Ela queria voltar a ser aquela


Quase metade de uma vida adulta passada ao lado de alguém. Que agora já exibe fotos deitado de conchinha e recortes de um cotidiano com outra. Estranho mundo esse. Até porque não imaginava que gente de verdade postasse fotos pessoais dignas de ensaios “tumblr”.

Ela quis conter a labareda que subia pela garganta. Conseguiu. A onda de fogo retornou e lhe queimou por dentro.

Daí lembrou que havia repelido tantas vezes aquele protagonista das fotos com a outra. Aquele homem, agora estranho, já tinha se tornado um estranho faz tempo. Lembrou que a voz dele já lhe irritava há muito. Que seu simples andar pela casa já parecia tocar uma serenata de tampas de panela na sua cabeça.

Mas ainda assim, ele era seu. Mesmo que nos últimos tempos ele fosse mais o seu motivo de irritação, do que de um sorriso terno. Ainda assim, seu.

Estranhava como tudo soava só contradição agora.

Seria só sentimento de posse? Era pouco para explicar o sobe e desce daquela bolha incômoda por dentro.

Não sabia se queria ser ainda a protagonista dos pés entrelaçados, com aqueles pés com os quais dividiu a cama por tantos anos. Ou se queria estar agora de pés entrelaçados com outro. Ou se queria voltar no tempo. E se entrelaçar inteira com aquele a quem amara tanto nos anos bons. Voltar tempos atrás, quando os olhares ainda eram de afeto que fazia o coração bater feliz e inflado. E dizer dentro de um abraço que não iria partir, nem deixar o amor se partir, nem deixar que ele a partisse. Voltar a sentir o cheiro bom no meio dos cabelos e no pescoço dele. Voltar a ser aquela que só tinha razões para acreditar no amor.

Era isso. Ela queria voltar a ser aquela.

Ela não queria ser aquela que estava ali na foto dele de agora. Ela queria voltar a ser quem já foi. Aquela que ela não era mais.

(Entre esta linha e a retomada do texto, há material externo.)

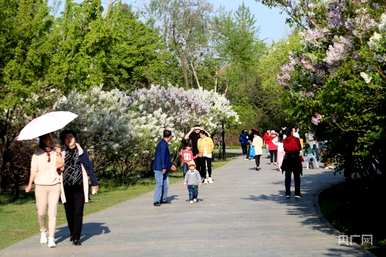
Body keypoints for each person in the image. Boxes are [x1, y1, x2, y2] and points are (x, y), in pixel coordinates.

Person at [60, 130, 99, 246]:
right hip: (66, 187)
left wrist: (94, 183)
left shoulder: (82, 152)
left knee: (78, 211)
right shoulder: (62, 153)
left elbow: (89, 167)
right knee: (69, 212)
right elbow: (56, 168)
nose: (69, 139)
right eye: (66, 138)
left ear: (75, 138)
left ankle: (77, 237)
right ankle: (72, 231)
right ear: (64, 141)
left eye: (71, 137)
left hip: (79, 186)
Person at [25, 133, 64, 248]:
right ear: (42, 140)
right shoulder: (36, 154)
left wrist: (58, 154)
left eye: (49, 138)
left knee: (52, 213)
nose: (48, 140)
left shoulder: (56, 151)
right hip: (40, 186)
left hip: (54, 185)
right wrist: (29, 185)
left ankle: (51, 238)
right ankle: (43, 230)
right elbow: (33, 171)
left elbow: (61, 167)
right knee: (41, 212)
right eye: (46, 138)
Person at [153, 129, 177, 206]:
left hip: (165, 168)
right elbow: (163, 156)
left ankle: (163, 198)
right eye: (171, 137)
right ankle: (156, 200)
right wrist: (163, 167)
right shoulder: (163, 144)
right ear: (170, 136)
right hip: (159, 168)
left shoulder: (164, 143)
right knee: (159, 184)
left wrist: (170, 165)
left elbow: (166, 158)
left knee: (165, 184)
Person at [281, 128, 303, 198]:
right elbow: (299, 148)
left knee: (287, 177)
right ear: (291, 132)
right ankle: (297, 193)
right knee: (297, 176)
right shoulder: (296, 139)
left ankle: (287, 193)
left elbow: (284, 148)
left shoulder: (285, 140)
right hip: (296, 159)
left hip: (288, 159)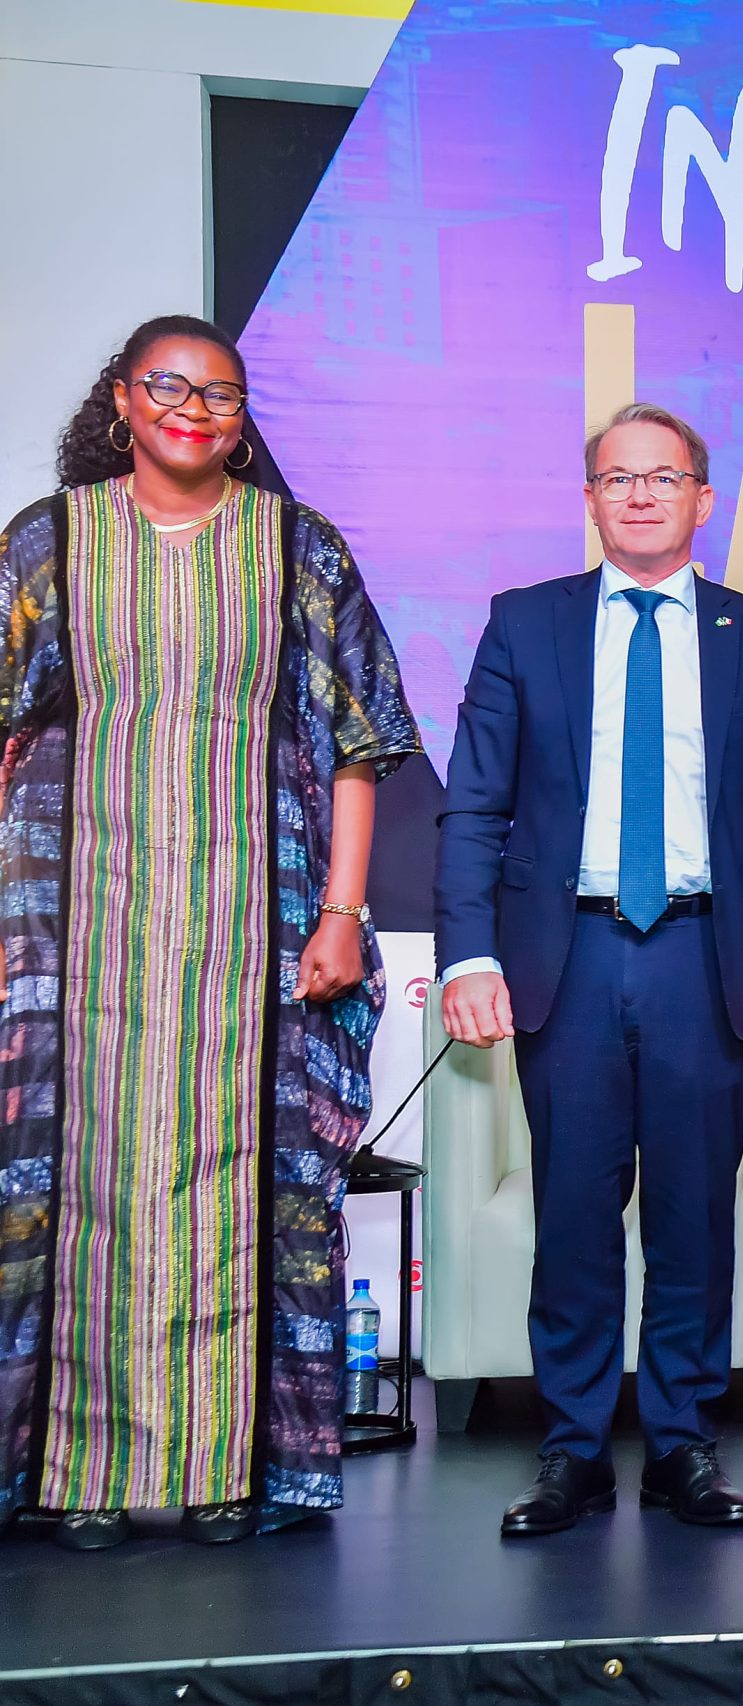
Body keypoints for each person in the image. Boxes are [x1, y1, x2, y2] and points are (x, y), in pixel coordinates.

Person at [0, 314, 419, 1551]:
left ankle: (234, 1464)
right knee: (85, 1185)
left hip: (259, 931)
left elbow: (358, 744)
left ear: (242, 420)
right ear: (123, 402)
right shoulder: (48, 541)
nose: (193, 408)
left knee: (244, 1184)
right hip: (77, 924)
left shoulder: (298, 547)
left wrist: (340, 912)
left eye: (220, 393)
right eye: (169, 386)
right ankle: (79, 1473)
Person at [436, 402, 743, 1538]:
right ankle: (571, 1450)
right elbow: (475, 805)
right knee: (573, 1213)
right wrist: (468, 951)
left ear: (704, 499)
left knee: (696, 1215)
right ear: (591, 499)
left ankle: (683, 1444)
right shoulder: (525, 623)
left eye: (664, 477)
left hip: (706, 955)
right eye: (619, 478)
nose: (642, 494)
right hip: (571, 953)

A moça que nem pensava se acreditava ou não no amor. Ela só o vivia.

A moça que se via bonita no olhar bonito do outro. Que nem precisava pensar se esse era o seu jeito de se sentir amada. Porque era amada, e ponto.

A moça que não hesitava em dormir quando o sono vinha. E dormia a noite inteira. E sentia uma explosão suave (em câmera lenta, como um borrifo de perfume no ar) ao ver que aquele moço ali estava.

A moça que sabia que se sonhasse com coisas ruins, teria a quem chamar, mesmo que ele nem conseguisse acordar, sabia que lhe ofereceria os braços e voltariam a dormir, ainda que ela precisasse soltar algumas lágrimas mornas na camisa gasta dele. E tudo bem.

A moça que sentia que era de ser amada. Que não se olhava com tantas perguntas. E tanto medo de nunca mais.

A moça que não era confusão ao pensar em futuro. Não lhe doía pensar em sentir. Nem em pensar em não sentir.

A moça que tinha sentimentos vivos e coloridos, sem cacos nem desertos.

A moça que podia deixar a armadura de lado e tinha um recanto para respirar.

A moça que tinha problemas, sim. Mas gozava da possibilidade de partilha. Moça que não precisava enxugar sozinha os olhos e o rosto, nem se levantar de forma dura, dizendo que só tinha a si mesma com quem contar.

A moça que não tinha de se perguntar para onde o amor vai quando o amor acaba.